Ascensión Novas, 26, is alone in the Cervantes school courtyard about to close the gate on Sant Pere Mitjà street, in Ciutat Vella, in Barcelona. The school opens in summer a few hours a day to meet the double condition of being a member of the program Schoolyards and one of the 200 centers of the Refugis Climàtics network activated by Barcelona City Council to combat the heat wave. It will only open this August three hours a day (from 11:00 a.m. to 2:00 p.m.). On Monday there were two children, on Tuesday none and yesterday, 14, who enjoyed playing with the shower to cool off planted in the patio.
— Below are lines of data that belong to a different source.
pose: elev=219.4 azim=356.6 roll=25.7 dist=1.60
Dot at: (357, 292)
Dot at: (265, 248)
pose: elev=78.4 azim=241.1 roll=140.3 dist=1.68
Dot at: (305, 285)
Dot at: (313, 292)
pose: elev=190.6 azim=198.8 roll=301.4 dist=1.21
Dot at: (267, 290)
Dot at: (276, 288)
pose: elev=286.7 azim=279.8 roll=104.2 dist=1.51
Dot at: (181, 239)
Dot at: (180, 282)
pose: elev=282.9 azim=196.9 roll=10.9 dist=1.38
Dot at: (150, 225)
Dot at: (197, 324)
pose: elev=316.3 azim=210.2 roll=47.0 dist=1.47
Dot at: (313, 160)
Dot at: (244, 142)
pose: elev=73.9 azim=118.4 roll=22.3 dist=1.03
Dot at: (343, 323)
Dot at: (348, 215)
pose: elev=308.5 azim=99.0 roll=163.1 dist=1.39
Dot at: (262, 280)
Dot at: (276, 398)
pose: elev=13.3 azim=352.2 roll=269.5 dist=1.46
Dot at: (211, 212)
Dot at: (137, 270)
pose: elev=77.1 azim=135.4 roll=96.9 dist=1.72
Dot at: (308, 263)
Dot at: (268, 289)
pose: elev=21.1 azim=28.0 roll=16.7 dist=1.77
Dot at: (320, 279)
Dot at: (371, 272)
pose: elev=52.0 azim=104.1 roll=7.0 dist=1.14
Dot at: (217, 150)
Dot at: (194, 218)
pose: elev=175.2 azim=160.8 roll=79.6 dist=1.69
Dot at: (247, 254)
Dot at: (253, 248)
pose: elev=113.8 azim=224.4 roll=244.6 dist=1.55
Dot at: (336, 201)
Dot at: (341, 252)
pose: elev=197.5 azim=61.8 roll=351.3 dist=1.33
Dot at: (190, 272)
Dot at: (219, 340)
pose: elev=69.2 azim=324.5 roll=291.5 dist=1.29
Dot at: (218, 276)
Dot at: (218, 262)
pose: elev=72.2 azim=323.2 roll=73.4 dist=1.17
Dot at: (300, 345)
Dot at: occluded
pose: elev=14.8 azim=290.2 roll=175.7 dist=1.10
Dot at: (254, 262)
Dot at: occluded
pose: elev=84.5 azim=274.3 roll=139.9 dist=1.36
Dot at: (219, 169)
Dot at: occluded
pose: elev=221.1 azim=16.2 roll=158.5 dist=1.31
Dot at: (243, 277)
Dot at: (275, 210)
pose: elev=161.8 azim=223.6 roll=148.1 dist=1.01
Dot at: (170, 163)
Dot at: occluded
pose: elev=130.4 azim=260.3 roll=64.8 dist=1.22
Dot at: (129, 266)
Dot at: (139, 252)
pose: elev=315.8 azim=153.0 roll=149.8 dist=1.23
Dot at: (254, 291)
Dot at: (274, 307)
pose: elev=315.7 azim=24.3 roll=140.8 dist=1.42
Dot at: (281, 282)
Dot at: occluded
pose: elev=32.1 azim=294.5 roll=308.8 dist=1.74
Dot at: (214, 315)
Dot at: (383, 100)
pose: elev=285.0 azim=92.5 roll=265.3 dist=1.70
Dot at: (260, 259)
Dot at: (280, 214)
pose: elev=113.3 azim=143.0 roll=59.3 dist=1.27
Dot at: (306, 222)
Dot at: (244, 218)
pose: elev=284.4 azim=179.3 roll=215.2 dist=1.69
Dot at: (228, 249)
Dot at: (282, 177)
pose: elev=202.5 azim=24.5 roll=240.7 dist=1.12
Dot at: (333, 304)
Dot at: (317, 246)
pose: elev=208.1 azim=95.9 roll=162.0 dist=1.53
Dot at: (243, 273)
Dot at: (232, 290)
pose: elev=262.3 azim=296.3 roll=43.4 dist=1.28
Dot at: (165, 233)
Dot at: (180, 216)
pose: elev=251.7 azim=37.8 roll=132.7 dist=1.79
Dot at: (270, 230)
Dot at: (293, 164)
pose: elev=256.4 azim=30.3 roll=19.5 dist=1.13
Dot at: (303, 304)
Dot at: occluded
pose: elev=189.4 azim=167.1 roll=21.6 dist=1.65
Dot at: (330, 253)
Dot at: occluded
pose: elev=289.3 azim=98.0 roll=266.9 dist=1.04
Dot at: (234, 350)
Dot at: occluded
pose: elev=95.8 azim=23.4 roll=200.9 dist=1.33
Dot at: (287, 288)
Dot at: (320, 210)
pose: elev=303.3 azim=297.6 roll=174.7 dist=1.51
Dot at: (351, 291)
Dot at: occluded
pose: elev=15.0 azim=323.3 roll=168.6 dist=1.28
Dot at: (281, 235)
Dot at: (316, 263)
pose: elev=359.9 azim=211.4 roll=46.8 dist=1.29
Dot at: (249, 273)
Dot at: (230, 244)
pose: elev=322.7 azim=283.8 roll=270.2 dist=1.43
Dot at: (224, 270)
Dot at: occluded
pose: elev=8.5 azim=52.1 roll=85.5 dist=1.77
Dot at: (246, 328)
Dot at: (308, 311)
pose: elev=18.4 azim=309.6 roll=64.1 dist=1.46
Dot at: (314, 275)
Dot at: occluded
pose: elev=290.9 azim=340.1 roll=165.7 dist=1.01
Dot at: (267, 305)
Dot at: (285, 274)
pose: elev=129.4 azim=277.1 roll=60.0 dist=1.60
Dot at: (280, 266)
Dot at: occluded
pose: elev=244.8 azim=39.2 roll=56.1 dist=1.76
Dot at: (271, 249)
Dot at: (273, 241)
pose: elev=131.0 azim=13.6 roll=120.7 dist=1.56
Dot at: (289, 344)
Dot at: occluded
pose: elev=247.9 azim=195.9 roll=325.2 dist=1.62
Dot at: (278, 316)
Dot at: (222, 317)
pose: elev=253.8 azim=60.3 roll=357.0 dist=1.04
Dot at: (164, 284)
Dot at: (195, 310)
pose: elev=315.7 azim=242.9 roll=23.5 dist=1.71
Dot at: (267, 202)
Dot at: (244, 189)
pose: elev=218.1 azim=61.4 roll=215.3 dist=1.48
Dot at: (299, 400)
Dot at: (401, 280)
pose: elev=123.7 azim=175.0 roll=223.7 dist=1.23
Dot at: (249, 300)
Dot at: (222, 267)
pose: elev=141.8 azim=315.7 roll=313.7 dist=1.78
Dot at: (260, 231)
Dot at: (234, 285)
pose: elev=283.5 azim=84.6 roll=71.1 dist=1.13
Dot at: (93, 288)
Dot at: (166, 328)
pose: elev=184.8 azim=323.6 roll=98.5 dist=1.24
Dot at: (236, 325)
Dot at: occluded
”Not everyone knows. The few who know about the service are parents of P-3s. As a monitor, I get bored”, says this young man of Dominican origin and former student, smiling resignedly, emphasizing: “This was not there when I was little. We were dying of heat.” In the afternoon, contrary to what happened in July, the school will be closed. Jacob Marín, 32, a salesman for ONCE, who works right in front of the Cervantes, points out: “I don’t see many people going to school to acclimatize.” This case is not an exception. The network of shelters, created in 2019, is made up of 202 centers but many are closed or with reduced hours in the middle of August. Or, simply, the neighbors do not know that it exists because the information has not reached them.
The municipal group of Esquerra has made an inventory and considers the plan a “teasing.” The Republicans assure that of the 202 centers, including libraries, clubs or outdoor parks, only 67 are fully open; 61 partially and 74, closed. “Many of these shelters do not work during the hours with the sun,” lamented Marx Zañartu, mayor of ERC, in a statement.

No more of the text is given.